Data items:

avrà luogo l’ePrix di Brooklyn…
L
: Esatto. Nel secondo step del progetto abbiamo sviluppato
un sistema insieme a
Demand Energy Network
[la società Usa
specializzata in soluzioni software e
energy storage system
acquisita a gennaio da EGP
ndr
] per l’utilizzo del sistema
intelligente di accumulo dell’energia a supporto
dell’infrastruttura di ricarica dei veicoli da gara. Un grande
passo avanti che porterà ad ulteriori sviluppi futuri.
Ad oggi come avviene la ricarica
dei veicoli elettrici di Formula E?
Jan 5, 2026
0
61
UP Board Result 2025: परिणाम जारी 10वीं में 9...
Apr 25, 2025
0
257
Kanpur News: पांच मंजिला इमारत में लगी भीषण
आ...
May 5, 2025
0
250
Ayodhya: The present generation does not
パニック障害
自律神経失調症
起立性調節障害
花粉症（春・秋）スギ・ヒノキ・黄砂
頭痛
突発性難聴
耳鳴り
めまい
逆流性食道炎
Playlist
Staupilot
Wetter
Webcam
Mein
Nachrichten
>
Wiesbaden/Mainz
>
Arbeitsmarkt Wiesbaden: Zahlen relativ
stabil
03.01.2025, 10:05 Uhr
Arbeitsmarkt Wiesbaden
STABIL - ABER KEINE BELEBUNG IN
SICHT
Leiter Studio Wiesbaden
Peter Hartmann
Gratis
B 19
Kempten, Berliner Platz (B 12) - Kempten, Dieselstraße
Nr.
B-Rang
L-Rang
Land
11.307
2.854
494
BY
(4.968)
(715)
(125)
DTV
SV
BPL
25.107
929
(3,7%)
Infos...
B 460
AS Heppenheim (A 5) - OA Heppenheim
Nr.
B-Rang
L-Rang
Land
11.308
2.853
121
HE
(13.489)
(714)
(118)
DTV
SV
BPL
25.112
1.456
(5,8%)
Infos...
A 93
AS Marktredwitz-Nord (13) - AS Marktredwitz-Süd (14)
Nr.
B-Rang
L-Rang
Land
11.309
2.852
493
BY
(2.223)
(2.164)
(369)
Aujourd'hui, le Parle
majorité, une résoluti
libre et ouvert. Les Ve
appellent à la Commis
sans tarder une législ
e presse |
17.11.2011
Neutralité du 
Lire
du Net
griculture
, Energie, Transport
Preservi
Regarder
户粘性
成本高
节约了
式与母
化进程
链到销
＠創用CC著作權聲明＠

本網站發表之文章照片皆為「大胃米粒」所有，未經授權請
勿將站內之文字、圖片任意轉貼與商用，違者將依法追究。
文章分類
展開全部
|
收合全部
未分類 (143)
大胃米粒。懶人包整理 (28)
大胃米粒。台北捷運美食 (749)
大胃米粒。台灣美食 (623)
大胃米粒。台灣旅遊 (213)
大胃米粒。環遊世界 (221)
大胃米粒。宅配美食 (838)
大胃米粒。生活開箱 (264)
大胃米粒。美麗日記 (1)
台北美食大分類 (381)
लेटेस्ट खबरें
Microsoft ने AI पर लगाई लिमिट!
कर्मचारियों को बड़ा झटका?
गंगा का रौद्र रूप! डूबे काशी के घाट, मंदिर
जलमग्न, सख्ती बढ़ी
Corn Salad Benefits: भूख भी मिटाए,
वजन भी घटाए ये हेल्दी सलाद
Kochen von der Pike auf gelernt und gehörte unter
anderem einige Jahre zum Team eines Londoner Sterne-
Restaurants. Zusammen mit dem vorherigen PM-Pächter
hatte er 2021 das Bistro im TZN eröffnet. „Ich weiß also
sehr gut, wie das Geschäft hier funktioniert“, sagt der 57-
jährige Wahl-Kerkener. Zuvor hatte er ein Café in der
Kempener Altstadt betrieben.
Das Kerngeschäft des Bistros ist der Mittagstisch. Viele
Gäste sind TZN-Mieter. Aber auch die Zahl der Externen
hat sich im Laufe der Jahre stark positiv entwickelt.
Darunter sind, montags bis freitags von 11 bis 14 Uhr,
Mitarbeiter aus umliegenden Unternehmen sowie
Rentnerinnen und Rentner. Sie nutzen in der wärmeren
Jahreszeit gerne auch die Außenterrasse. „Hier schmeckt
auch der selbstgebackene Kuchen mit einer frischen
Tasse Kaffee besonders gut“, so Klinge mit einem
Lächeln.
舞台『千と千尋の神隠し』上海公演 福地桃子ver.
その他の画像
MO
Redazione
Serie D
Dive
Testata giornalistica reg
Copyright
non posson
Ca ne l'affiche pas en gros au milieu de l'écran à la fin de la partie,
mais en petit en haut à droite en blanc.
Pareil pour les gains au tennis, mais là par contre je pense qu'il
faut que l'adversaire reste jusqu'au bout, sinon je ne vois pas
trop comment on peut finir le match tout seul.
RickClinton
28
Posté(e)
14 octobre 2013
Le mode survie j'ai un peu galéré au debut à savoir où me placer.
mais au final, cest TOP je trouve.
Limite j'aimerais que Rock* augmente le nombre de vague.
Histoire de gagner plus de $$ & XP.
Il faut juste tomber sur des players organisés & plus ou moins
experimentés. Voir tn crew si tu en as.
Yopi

▶ _Task requirements_:
Find the word "大胃米粒" in the entries above, then copy each line that holds it.

▶ _The completed task_:
本網站發表之文章照片皆為「大胃米粒」所有，未經授權請
大胃米粒。懶人包整理 (28)
大胃米粒。台北捷運美食 (749)
大胃米粒。台灣美食 (623)
大胃米粒。台灣旅遊 (213)
大胃米粒。環遊世界 (221)
大胃米粒。宅配美食 (838)
大胃米粒。生活開箱 (264)
大胃米粒。美麗日記 (1)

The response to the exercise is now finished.